La muerte del oblato cardenal George y el exhaustivo reportaje que publica Religión en Libertad sobre su personalidad, me lleva a recordar cuanto le debe la ciudad de Jaén a los Oblatos de Maria Inmaculada.
Llegaron estos religiosos misioneros a la ciudad en septiembre del año 1966, cuando abrió al culto la nueva parroquia de San Pedro Pascual, en los bajos de un bloque de pisos, levantado por un patronato de Cáritas Diocesana.
El primer párroco, junto a dos coadjutores, se llamó el padre Ignacio Escanciano, nacido en el norte de Castilla la Viega, quien vestía su sotana, su fajín negro, y su hermoso crucifijo colocado a forma de espada defensora de todas las tentaciones.
Era un hombre cachazudo, aquel oblato, poco hablador, con cierta timidez, que le delataba cuando se ponía rojo como un tomate cuando algo no le gustaba, o cuando debía corregir algún asunto complicado.
Eso sí, era un manitas arreglando aparatos de radio, transistores y demás cacharros que entraban en las cocinas de entonces. Fiel devoto del movimiento de cursillos de cristiandad, gran defensor de la Adoración Nocturna. Aquella comunidad cristiana comenzó a tomar vuelo muy pronto, pues los tres curas oblatos fueron aceptados y queridos por la vecindad surgida del aluvión de la compra de pisos o casas relativamente baratas para aquellas calendas económicas.
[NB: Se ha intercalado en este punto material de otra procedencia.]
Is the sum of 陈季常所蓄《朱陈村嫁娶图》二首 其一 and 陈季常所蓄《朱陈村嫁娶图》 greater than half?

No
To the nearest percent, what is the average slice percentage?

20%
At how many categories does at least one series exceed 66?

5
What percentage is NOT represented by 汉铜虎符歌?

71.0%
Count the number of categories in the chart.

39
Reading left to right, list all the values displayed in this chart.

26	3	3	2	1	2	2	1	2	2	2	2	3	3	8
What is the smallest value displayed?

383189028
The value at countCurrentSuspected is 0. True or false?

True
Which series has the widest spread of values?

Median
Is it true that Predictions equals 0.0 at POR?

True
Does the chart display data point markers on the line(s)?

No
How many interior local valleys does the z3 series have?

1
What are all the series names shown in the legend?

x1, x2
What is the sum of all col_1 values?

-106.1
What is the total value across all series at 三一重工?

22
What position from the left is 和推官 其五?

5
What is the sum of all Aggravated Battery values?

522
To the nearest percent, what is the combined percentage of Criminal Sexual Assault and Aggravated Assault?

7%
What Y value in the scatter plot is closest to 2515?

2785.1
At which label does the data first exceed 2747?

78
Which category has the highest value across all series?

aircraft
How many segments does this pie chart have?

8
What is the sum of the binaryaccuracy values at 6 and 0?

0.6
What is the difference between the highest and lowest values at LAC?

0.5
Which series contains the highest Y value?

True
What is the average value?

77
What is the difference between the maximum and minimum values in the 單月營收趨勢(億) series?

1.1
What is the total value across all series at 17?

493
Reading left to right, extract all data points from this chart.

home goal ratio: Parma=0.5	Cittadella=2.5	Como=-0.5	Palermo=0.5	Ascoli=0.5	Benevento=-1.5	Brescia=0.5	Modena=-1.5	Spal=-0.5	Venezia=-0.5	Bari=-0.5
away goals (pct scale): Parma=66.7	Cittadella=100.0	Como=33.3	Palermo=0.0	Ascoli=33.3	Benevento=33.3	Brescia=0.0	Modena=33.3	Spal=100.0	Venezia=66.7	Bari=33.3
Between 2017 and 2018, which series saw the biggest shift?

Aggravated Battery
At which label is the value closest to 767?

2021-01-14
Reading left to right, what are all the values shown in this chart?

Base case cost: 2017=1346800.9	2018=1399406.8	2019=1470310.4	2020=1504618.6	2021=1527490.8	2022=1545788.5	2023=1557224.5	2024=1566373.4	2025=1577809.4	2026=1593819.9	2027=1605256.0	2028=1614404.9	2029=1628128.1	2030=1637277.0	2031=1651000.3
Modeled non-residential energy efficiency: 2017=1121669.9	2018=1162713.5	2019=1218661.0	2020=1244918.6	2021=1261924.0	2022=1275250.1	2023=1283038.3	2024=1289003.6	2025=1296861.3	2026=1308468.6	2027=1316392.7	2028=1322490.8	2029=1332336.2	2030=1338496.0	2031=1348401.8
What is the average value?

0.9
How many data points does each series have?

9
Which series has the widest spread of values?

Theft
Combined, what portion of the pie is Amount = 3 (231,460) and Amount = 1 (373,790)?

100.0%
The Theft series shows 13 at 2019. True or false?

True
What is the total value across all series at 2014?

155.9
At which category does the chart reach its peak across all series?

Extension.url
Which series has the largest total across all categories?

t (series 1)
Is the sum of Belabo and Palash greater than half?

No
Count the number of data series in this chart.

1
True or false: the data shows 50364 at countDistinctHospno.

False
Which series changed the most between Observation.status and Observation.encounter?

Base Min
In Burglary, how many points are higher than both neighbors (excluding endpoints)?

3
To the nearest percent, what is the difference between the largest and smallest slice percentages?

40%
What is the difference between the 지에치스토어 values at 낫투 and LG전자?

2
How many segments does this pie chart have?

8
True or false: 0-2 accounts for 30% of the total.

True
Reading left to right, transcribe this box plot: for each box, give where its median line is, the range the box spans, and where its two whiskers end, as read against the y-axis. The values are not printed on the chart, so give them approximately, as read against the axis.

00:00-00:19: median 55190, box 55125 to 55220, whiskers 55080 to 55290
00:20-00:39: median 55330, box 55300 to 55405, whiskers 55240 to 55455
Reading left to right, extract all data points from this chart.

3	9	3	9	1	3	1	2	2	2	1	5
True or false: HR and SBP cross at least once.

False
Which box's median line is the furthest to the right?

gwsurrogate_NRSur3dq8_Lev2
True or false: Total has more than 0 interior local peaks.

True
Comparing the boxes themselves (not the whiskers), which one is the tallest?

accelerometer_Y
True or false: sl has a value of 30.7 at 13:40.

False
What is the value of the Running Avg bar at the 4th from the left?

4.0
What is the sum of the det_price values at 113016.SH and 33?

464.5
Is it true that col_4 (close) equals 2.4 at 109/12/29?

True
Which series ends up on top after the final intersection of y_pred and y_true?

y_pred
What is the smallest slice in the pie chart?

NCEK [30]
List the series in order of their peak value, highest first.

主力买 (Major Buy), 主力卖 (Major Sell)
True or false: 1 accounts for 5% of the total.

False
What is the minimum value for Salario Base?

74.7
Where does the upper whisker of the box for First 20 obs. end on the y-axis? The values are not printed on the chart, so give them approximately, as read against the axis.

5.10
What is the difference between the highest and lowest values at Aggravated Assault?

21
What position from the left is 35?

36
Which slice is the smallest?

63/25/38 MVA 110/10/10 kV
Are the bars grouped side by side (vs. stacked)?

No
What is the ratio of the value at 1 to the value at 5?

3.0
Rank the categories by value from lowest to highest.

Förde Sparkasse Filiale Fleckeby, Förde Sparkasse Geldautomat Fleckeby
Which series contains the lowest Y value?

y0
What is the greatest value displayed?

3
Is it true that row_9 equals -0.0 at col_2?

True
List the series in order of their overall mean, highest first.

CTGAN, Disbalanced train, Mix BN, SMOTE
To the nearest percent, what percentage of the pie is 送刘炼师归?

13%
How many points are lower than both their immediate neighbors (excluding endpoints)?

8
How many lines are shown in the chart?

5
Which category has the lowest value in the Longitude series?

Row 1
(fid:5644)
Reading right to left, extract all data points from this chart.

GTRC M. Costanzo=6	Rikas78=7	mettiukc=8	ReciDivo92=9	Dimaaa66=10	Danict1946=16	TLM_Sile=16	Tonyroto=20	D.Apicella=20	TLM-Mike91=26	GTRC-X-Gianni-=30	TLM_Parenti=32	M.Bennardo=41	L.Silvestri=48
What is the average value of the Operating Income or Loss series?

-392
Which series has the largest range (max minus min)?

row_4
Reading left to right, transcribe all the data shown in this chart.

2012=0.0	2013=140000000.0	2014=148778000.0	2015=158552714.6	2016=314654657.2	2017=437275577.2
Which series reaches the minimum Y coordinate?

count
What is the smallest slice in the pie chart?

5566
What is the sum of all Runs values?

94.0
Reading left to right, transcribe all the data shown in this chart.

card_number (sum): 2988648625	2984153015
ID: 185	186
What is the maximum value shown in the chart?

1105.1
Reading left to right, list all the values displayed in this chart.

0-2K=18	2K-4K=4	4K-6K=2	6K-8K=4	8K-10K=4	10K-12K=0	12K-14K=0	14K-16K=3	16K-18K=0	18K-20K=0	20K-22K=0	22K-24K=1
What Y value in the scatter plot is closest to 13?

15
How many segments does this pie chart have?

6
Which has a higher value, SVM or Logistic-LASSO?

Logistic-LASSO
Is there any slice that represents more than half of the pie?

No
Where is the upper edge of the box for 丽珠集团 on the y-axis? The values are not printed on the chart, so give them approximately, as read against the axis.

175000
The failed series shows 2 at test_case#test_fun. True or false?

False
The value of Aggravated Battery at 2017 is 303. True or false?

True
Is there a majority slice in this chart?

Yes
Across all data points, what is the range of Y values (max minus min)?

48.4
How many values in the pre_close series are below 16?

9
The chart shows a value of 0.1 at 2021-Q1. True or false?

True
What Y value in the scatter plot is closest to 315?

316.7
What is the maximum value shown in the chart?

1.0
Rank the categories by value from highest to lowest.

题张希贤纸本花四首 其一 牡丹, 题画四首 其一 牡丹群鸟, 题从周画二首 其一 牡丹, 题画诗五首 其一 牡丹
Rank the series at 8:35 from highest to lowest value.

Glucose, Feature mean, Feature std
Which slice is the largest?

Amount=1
Con el apoyo constante del padre Ignacio se logró terminar el actual templo de San Pedro Pascual, a donde la parroquia trasladó sus servicios pastorales y litúrgicos, incluida la vivienda para los tres curas miembros de los Oblatos de María Inmaculada.
Un día, el padre Ignacio tuvo que ser trasladado a Madrid, porque su salud se quebró. Allí entregó su alma al Señor.
Descanse en paz el padre Ignacio, sereno, tímido, pero de unas convicciones a prueba de fuego.